The heat is on – but so too is our collective will to act. It’s time to rise to the challenge.
Editor’s Picks
Curated by our editorial team with AI assistance to spark discussion.
- PLProf. Lana D. · social historian
The escalating climate crisis is rewriting the rules of food production on an unprecedented scale. While the article aptly highlights the devastating effects of extreme heat on crop yields and livestock populations, a crucial aspect that warrants closer examination is the impact on global food systems' resilience and adaptability. As we confront increasingly unpredictable temperature patterns, it becomes imperative to investigate how agricultural infrastructure and supply chains can be reimagined to accommodate this new normal, lest we perpetuate a cycle of disaster and recovery rather than genuine adaptation.
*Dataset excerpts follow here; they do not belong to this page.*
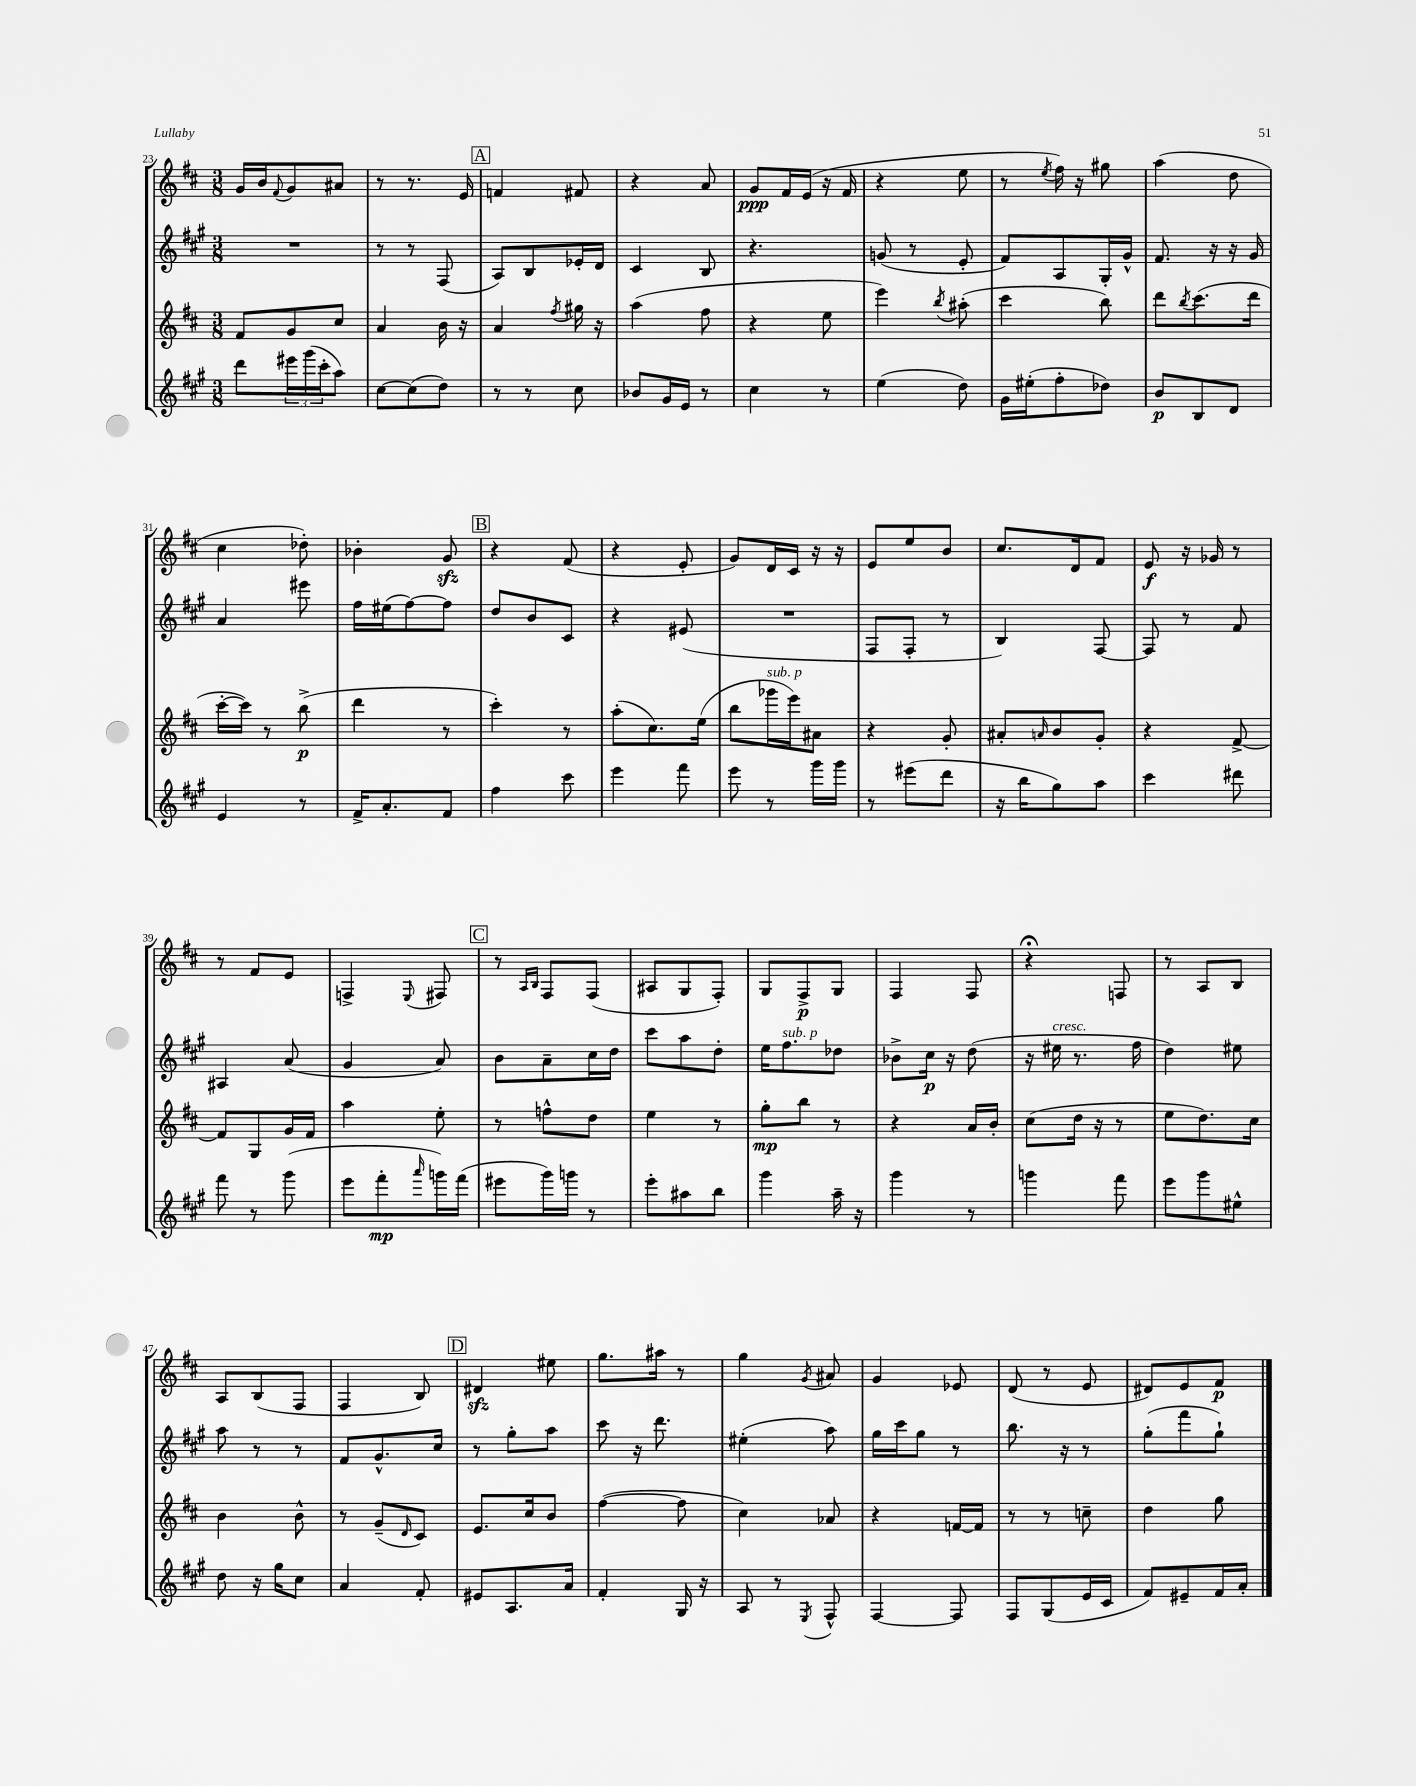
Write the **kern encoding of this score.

**kern	**kern	**kern	**kern
*staff4	*staff3	*staff2	*staff1
*clefG2	*clefG2	*clefG2	*clefG2
*k[f#c#g#]	*k[f#c#]	*k[f#c#g#]	*k[f#c#]
*M3/8	*M3/8	*M3/8	*M3/8
8ddd\L	8f#/L	4.r	16g/LL
.	.	.	16b/J
.	.	.	8qqf#/
24eee#\L	8g/	.	8g/
(24ggg#\	.	.	.
24ccc#'\J	.	.	.
8aa\J)	8cc#/J	.	8a#/J
=	=	=	=
[8cc#\L	4a/	8r	8r
(8cc#\]	.	8r	8.r
8dd\J)	16b\	(8F#/	.
.	16r	.	16e/
=	=	=	=
8r	4a/	8A/L)	4f/
8r	.	8B/	.
.	8qff#/	.	.
8cc#\	16gg#\	16e-'/L	8f#/
.	16r	16d/JJ	.
=	=	=	=
8b-/L	(4aa\	4c#/	4r
16g#/L	.	.	.
16e/JJ	.	.	.
8r	8ff#\	8B/	8a/
=	=	=	=
4cc#\	4r	4.r	8g/L
.	.	.	16f#/L
.	.	.	(16e/JJ
8r	8ee\	.	16r
.	.	.	16f#/
=	=	=	=
(4ee\	4eee\)	(8g/	4r
.	.	8r	.
.	8qbb/	.	.
8dd\)	(8aa#'\	8e'/	8ee\
=	=	=	=
16g#\LL	4ccc#\	8f#/L)	8r
(16ee#'\J	.	.	.
.	.	.	8qee/
8ff#'\	.	8A/	16ff#\)
.	.	.	16r
8dd-\J)	8bb\)	16G#'/L	8gg#\
.	.	16g#^^/JJ	.
=	=	=	=
8b/L	8ddd\L	8.f#/	(4aa\
.	8qbb/	.	.
8B/	(8.ccc#\	.	.
.	.	16r	.
8d/J	.	16r	8dd\
.	16ddd\Jk	16g#/	.
=	=	=	=
4e/	[16ccc#'\LL	4a/	4cc#\
.	16ccc#\]JJ)	.	.
.	8r	.	.
8r	(8bb^\	8eee#\	8dd-'\)
=	=	=	=
16f#^/LK	4ddd\	16ff#\LL	4b-'\
8.a'/	.	(16ee#\J	.
.	.	[8ff#\)	.
8f#/J	8r	8ff#\]J	8g/
=	=	=	=
4ff#\	4ccc#'\)	8dd/L	4r
.	.	8b/	.
8ccc#\	8r	8c#/J	(8f#/
=	=	=	=
4eee\	(8aa'\L	4r	4r
.	8.cc#\)	.	.
8fff#\	.	(8e#/	8e'/
.	(16ee\Jk	.	.
=	=	=	=
8eee\	8bb\L	4.r	8g/L)
8r	16ggg-\L	.	16d/L
.	16eee\J)	.	16c#/JJ
16ggg#\LL	8a#\J	.	16r
16ggg#\JJ	.	.	16r
=	=	=	=
8r	4r	8F#/L	8e/L
(8eee#\L	.	8F#'/J	8ee/
8ddd\J	8g'/	8r	8b/J
=	=	=	=
16r	8a#'/L	4B/)	8.cc#/L
16bb\LK	.	.	.
.	16qqa/	.	.
8gg#\)	8b/	.	.
.	.	.	16d/k
8aa\J	8g'/J	[8F#/	8f#/J
=	=	=	=
4ccc#\	4r	8F#/]	8e/
.	.	8r	16r
.	.	.	16g-/
8ddd#\	[8f#^/	8f#/	8r
=	=	=	=
8fff#\	8f#/]L	4A#/	8r
8r	8G/	.	8f#/L
(8ggg#\	16g/L	(8a/	8e/J
.	16f#/JJ	.	.
=	=	=	=
8eee\L	4aa\	4g#/	4F^/
8fff#'\	.	.	.
16qqaaa/	.	.	8qqE/
16ggg\L)	8ee'\	8a/)	8F#/
(16fff#\JJ	.	.	.
=	=	=	=
8eee#\L	8r	8b\L	8r
.	.	.	16qqA/LL
.	.	.	16qqB/JJ
16ggg#\L)	8ff^^\L	8a~\	8F#/L
16ggg\JJ	.	.	.
8r	8dd\J	16cc#\L	(8F#/J
.	.	16dd\JJ	.
=	=	=	=
8eee'\L	4ee\	8ccc#\L	8A#/L
8aa#\	.	8aa\	8G/
8bb\J	8r	8dd'\J	8F#'/J)
=	=	=	=
4ggg#\	8gg'\L	16ee\LK	8G/L
.	.	8.ff#\	.
.	8bb\J	.	8F#^/
16aa~\	8r	8dd-\J	8G/J
16r	.	.	.
=	=	=	=
4ggg#\	4r	8b-^\L	4F#/
.	.	16cc#\Jk	.
.	.	16r	.
8r	16a/LL	(8dd\	8F#/
.	16b'/JJ	.	.
=	=	=	=
4ggg\	(8cc#\L	16r	4r;
.	.	16ee#\	.
.	16dd\Jk	8.r	.
.	16r	.	.
8fff#\	8r	.	8F/
.	.	16ff#\	.
=	=	=	=
8eee\L	8ee\L	4dd\)	8r
8ggg#\	8.dd\)	.	8A/L
8ee#^^\J	.	8ee#\	8B/J
.	16cc#\Jk	.	.
=	=	=	=
8dd\	4b\	8aa\	8A/L
16r	.	8r	(8B/
16gg#\LK	.	.	.
8cc#\J	8b^^\	8r	8F#/J
=	=	=	=
4a/	8r	8f#/L	4F#/
.	(8g~/L	8.g#^^/	.
.	16qqd/	.	.
8f#'/	8c#/J)	.	8B/)
.	.	16cc#/Jk	.
=	=	=	=
8e#/L	8.e/L	8r	4d#/
8.A/	.	8gg#'\L	.
.	16cc#/k	.	.
.	8b/J	8aa\J	8ee#\
16a/Jk	.	.	.
=	=	=	=
4f#'/	([4ff#\	8ccc#\	8.gg\L
.	.	16r	.
.	.	8.ddd\	16aa#\Jk
16G#/	8ff#\]	.	8r
16r	.	.	.
=	=	=	=
8A/	4cc#\)	(4ee#'\	4gg\
8r	.	.	.
8qE/	.	.	8qg/
8F#^^/	8a-/	8aa\)	8a#/
=	=	=	=
[4F#/	4r	16gg#\LL	4g/
.	.	16ccc#\J	.
.	.	8gg#\J	.
8F#/]	[16f/LL	8r	8e-/
.	16f/]JJ	.	.
=	=	=	=
8F#/L	8r	8.bb\	(8d/
(8G#/	8r	.	8r
.	.	16r	.
16e/L	8cc~\	8r	8e/
16c#/JJ	.	.	.
=	=	=	=
8f#/L)	4dd\	(8gg#'\L	8d#/L)
8e#~/	.	8fff#\	8e/
16f#/L	8gg\	8gg#`\J)	8f#/J
16a'/JJ	.	.	.
==	==	==	==
*-	*-	*-	*-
- DCDrew C. · cultural critic
"The climate crisis's most insidious impact may be its quiet sabotage of food production, not just yields, but the very stability of our global food system. The World Meteorological Organization and FAO report highlights the obvious: extreme heat is reshaping agricultural landscapes worldwide. But what about the human cost? We often discuss the toll of climate change on human health in terms of direct impacts like rising sea levels or intense weather events. Yet, as this report illustrates, the ripple effects on food security are far more profound – and urgent."
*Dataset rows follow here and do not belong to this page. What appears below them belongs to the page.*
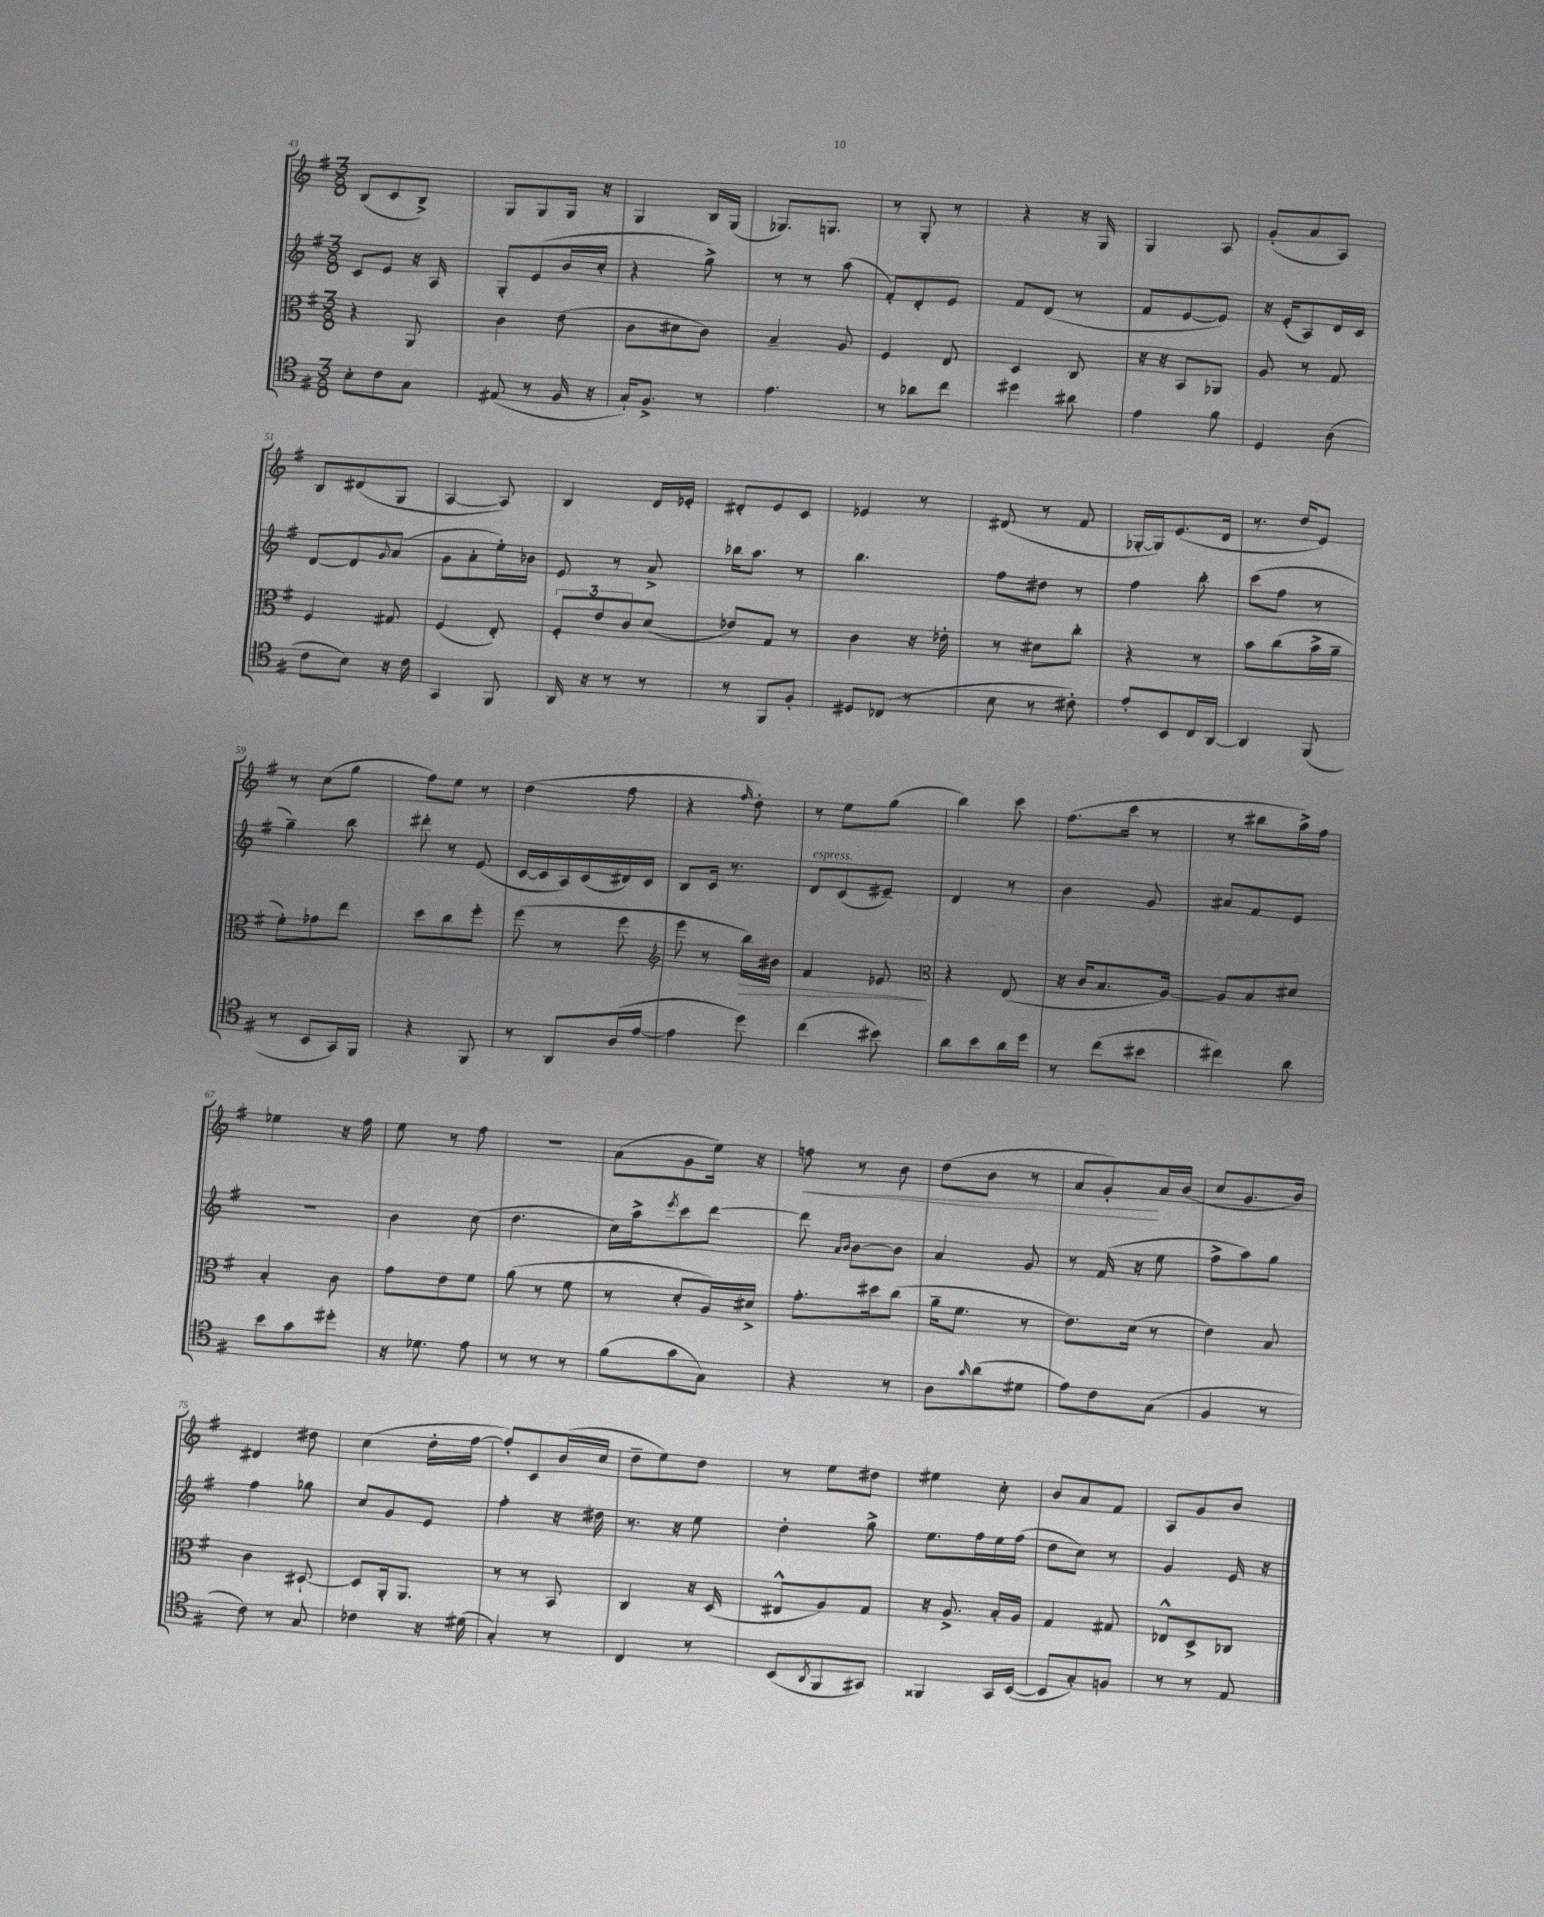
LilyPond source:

<<
\new StaffGroup <<
\new Staff = "s0" {
    \clef treble \key g \major \numericTimeSignature \time 3/8
    b8( c'8 b8->) |
    g8 g8 g16 r16 |
    g4 b16 g16( |
    ges8.) g8. |
    r8 g8-. r8 |
    r4 r16 g16 |
    g4 a8 |
    g'8-.( a'8 a8) |
    b8 dis'8( g8 |
    a4~ a8) |
    b4 d'16 ees'16-. |
    dis'8-. e'8 c'8 |
    ees'4 r8 |
    dis'8( r8 fis'8 |
    ges16~-. ges16) e'8.( d'16 |
    r8. d''16 e'8) |
    r8 c''8( g''8 |
    fis''8) e''8 r8 |
    d''4( fis''8 |
    r4 \grace { fis''16 } d''8-.) |
    r8 e''8 g''8( |
    b''4) c'''8 |
    fis''8.( c'''16 r8 |
    r8 bis''8 a''16->) fis''16 |
    ees''4 r16 fis''16 |
    e''8 r8 fis''8 |
    R4. |
    a'8( g'8 e''16) r16 |
    f''8\< r8 b'8 |
    d''8( b'8 r8 |
    a'8 g'8-.\!) a'16 b'16( |
    c''8 g'8. b'16) |
    dis'4 dis''8 |
    c''4( d''16-. fis''16~ |
    fis''8-.) c'8 b'16( c''16 |
    d''8-- e''8) d''8 |
    r8 e''8 dis''8 |
    eis''4 c''8-. |
    b'8 a'8 fis'8 |
    a8 g'8 b'8 \bar "|." |
}
\new Staff = "s1" {
    \clef treble \key g \major \numericTimeSignature \time 3/8
    c'8 e'8 r16 a16 |
    g8-. e'8( b'16 c''16-. |
    r4 g''8->) |
    r8 r8 a''8( |
    fis'8-.) d'8-. e'8 |
    fis'8 d'8( r8 |
    fis'8 e'8~ e'8) |
    r16 e'16-.( a8) d'16 c'16 |
    d'8~ d'8 \appoggiatura { g'8 } a'8( |
    g'8 a'8-. e''16-.) bes'16 |
    e'8 r8 a'8-> |
    bes''16 a''8. r8 |
    b''4. |
    fis''8 dis''8 r8 |
    fis''4 b''8-. |
    c'''8( fis''8 r8 |
    g''4--) b''8 |
    dis'''8-. r8 e'8( |
    c'16~ c'16 a16) c'16( dis'16) c'16 |
    b8 c'16 r8. |
    d'8^\markup { \italic "espress." } c'8( eis'8--) |
    d'4 r8 |
    b'4 g'8 |
    ais'8 fis'8 e'8 |
    R4. |
    b'4 c''8( |
    d''4. |
    c''16) a''16-> \acciaccatura { e'''8 } c'''8 d'''8~ |
    d'''8 \grace { a'16 b'16 } b'8~ b'8 |
    a'4 g'8 |
    r8 fis'16( r16 e''8 |
    fis''8-> a''8) g''8 |
    fis''4 ges''8 |
    c''8 g'8 e'8 |
    fis''4-. r16 dis''16 |
    r8. r16 e''8 |
    d''4-. g''8-> |
    e''8. fis''16 e''16 fis''16( |
    d''8 c''8) r8 |
    g'4 e'16 r16 \bar "|." |
}
\new Staff = "s2" {
    \clef alto \key g \major \numericTimeSignature \time 3/8
    r4 a,8 |
    c'4 e'8( |
    c'8 dis'8 c'8) |
    b4-- a8 |
    fis4 e8 |
    d4 c8 |
    r16 r16 b,8 aes,8 |
    a8 r8 g8 |
    fis4 gis8 |
    fis4( e8-.) |
    \tuplet 3/2 { fis8-. e'8 c'8 } d'8( |
    ees'8) g8 r8 |
    c'4 r16 ees'16-. |
    r8 dis'8 c''8-. |
    r4 r8 |
    b'8 c''8( b'16-> a'16-- |
    fis'8-.) ges'8 e''8 |
    d''8 c''8 fis''8-. |
    fis''8( r8 fis''8 |
    \clef treble e'''8 r8 b''16\>) bis'16 |
    fis'4 ees'8\! |
    \clef alto r4 e8( |
    r16 c'16 b8. a16~) |
    a8 b8 dis'8 |
    b4-. c'8 |
    g'8 e'8 fis'8 |
    a'8( r8 fis'8 |
    r8 d'8-. a16) dis'16-> |
    g'8.-. dis''16 c''8( |
    a'16-- fis'8. r8 |
    e'8.) d'16( r8 |
    e'4) b8 |
    c'4 dis8~-! |
    dis8 a,16-. a,8. |
    r8 r8 b,8 |
    c4 r16 d16( |
    eis8-^ a8) g8 |
    r16 a8.-> b16-. a16 |
    g4 gis8 |
    ees8-^ d8-> ces8 \bar "|." |
}
\new Staff = "s3" {
    \clef tenor \key g \major \numericTimeSignature \time 3/8
    b8-. c'8 g8 |
    eis8( r8 fis16 r16 |
    g16-!) fis8.-> r8 |
    e'4. |
    r8 aes'8 c''8 |
    dis''4 ais'8 |
    e'4 fis'8 |
    d4 a8( |
    c'8 b8) r16 c'16 |
    g,4 fis,8 |
    a,16 r16 r8 r8 |
    r8 fis,8 fis8-. |
    dis8 ces8( r8 |
    b8 r8 cis'8-.) |
    e'8-. b,8 c16 a,16~ |
    a,4 fis,8( |
    r8 b,8 g,16) fis,16 |
    r4 fis,8 |
    r8 a,8 a16( e'16~ |
    e'4 d''8) |
    c''4( bis'8) |
    a'8 b'8 a'16 d''16 |
    r8 c''8( bis'8 |
    cis''4) a'8 |
    b'8 g'8 dis''8-. |
    r16 des'8. e'8 |
    r8 r8 r8 |
    fis'8( g'8 g8) |
    r4 r8 |
    a8 \grace { g'16 } a'8( dis'8 |
    e'8) c'8 g8( |
    fis4 r8 |
    c'8) r8 g8 |
    ces'4 r16 dis'16( |
    g4-.) r8 |
    c4 r8 |
    b,8( \acciaccatura { a,8 } fis,8 gis,8) |
    fisis,4 g,16 b,16~( |
    b,8 g8-.) f8 |
    r8 r8 e8 \bar "|." |
}
>>
>>
\layout { \context { \Score currentBarNumber = #43 } }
- TSThe Society Desk · editorial
The climate crisis's insidious grip on our food system is a stark reminder that resilience will be just as essential to global food security as yields themselves. While the report highlights the devastating impact of extreme heat on crops and livestock, its authors gloss over a crucial point: the uneven distribution of this burden across regions and economic sectors. Small-scale farmers and low-income communities are disproportionately affected by climate-related disruptions, exacerbating existing social and economic inequalities in the food system. It's time for policymakers to prioritize climate adaptation strategies that address these systemic vulnerabilities.